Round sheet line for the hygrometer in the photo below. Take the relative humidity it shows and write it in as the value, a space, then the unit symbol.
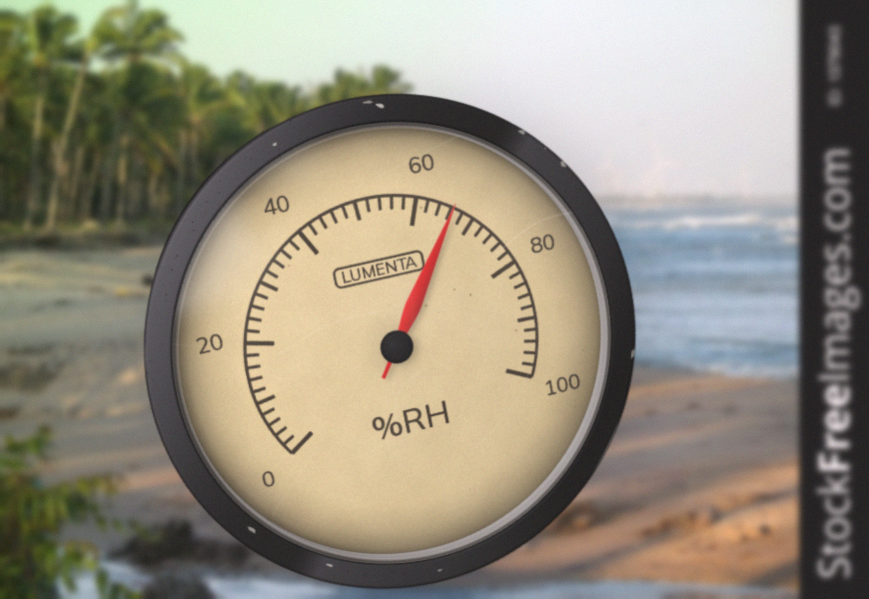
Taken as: 66 %
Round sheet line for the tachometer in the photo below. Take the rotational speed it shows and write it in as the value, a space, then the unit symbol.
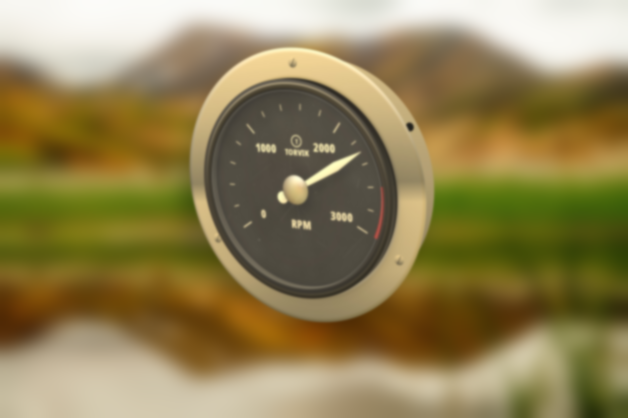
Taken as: 2300 rpm
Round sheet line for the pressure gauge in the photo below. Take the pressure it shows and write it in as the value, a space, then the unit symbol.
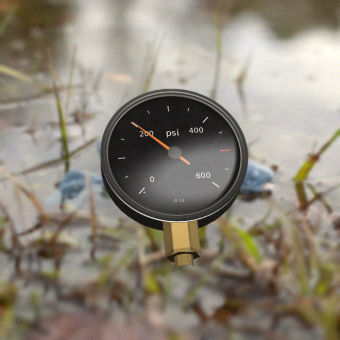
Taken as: 200 psi
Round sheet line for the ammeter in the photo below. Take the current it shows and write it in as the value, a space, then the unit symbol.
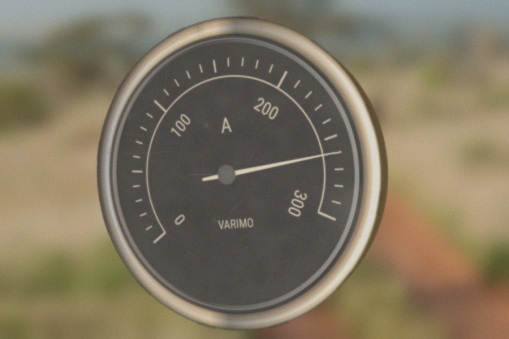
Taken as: 260 A
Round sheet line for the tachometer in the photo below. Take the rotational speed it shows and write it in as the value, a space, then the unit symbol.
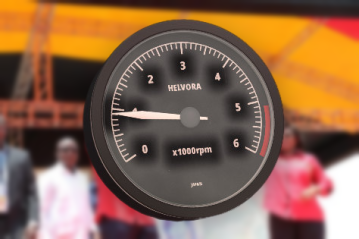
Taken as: 900 rpm
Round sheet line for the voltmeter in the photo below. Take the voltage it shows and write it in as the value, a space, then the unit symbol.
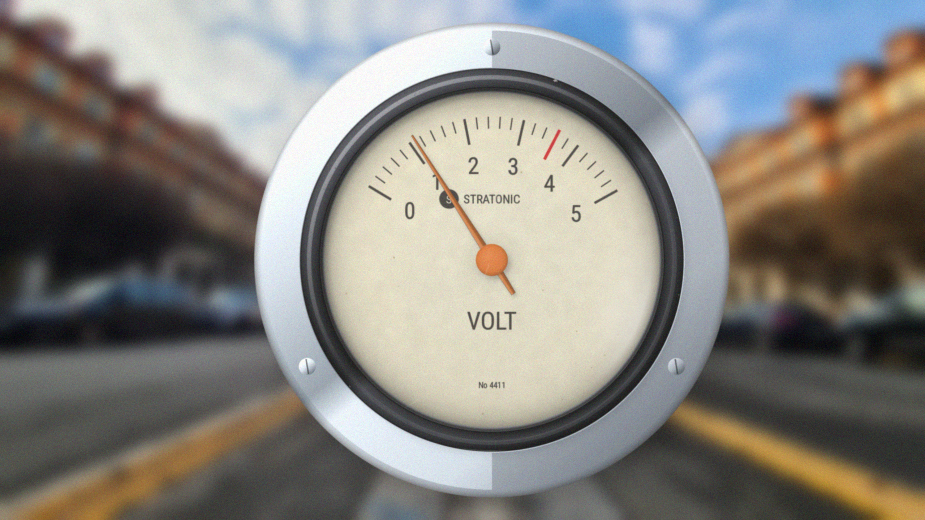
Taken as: 1.1 V
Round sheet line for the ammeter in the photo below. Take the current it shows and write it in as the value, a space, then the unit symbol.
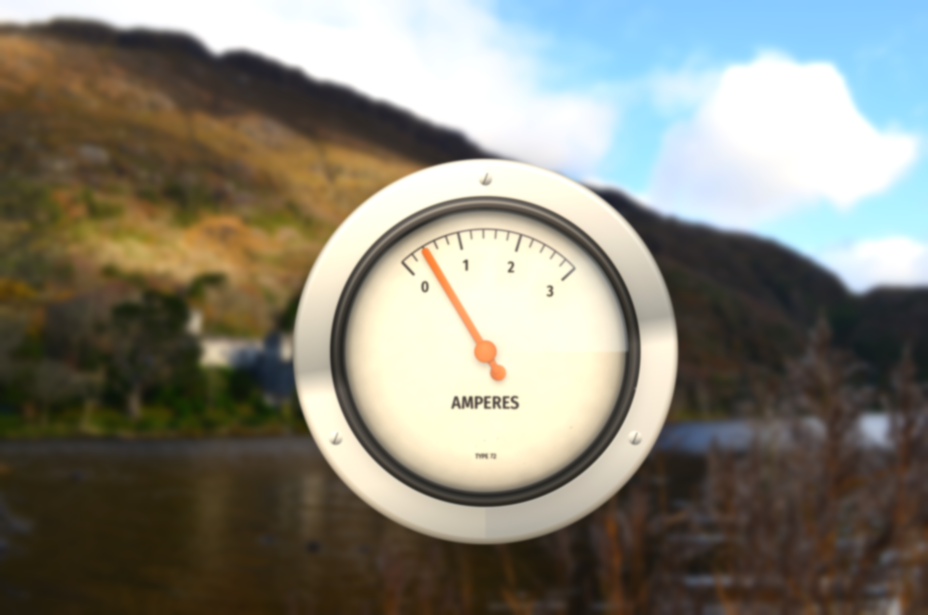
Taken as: 0.4 A
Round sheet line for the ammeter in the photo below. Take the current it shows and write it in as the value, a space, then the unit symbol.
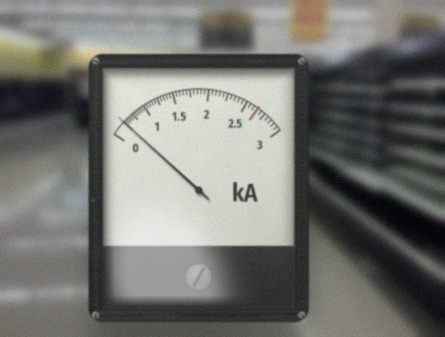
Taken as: 0.5 kA
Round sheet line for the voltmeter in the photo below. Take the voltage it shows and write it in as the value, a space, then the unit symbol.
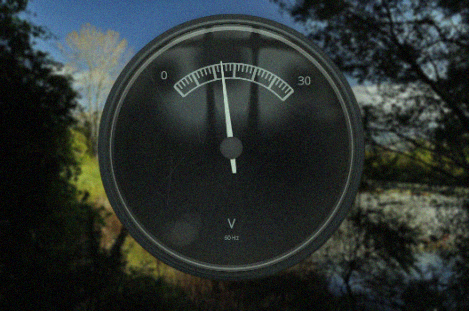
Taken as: 12 V
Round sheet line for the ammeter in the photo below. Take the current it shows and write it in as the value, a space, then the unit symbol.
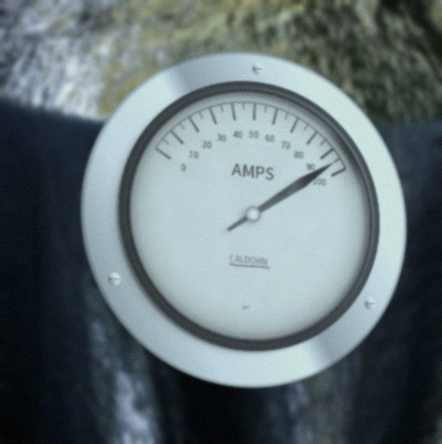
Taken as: 95 A
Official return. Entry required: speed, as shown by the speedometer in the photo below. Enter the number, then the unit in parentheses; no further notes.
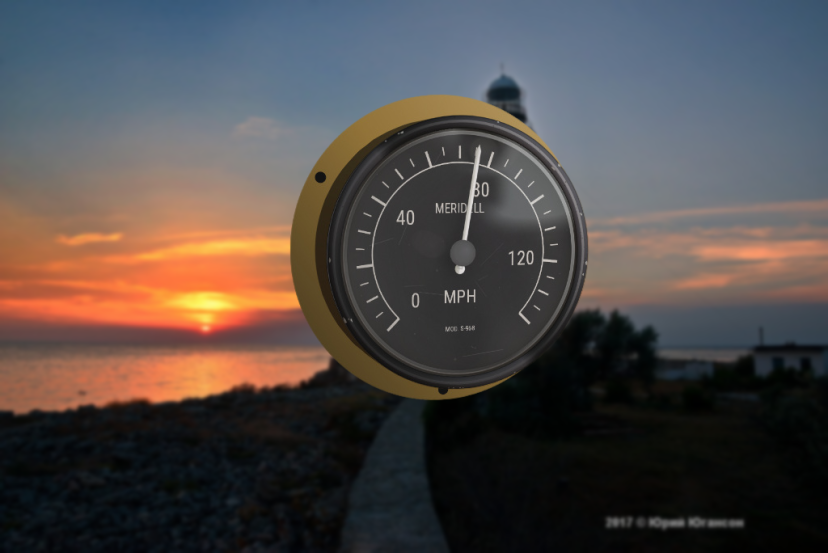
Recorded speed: 75 (mph)
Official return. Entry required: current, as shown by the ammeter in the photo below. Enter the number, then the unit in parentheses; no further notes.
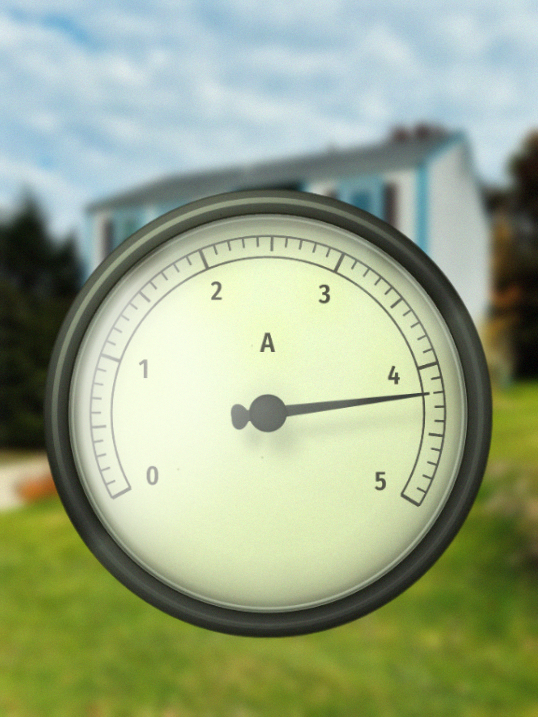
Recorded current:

---*---

◆ About this task:
Please write out again, word for word, the lines starting with the one containing "Round sheet line for the pressure" and going on through the one containing "Taken as: 260 A", both included. Leave the pictures out of your answer.

◆ Task output:
Round sheet line for the pressure gauge in the photo below. Take the pressure it shows and write it in as the value, a space, then the unit symbol.
Taken as: 200 psi
Round sheet line for the ammeter in the photo below. Take the current it shows and write it in as the value, a space, then the unit symbol.
Taken as: 260 A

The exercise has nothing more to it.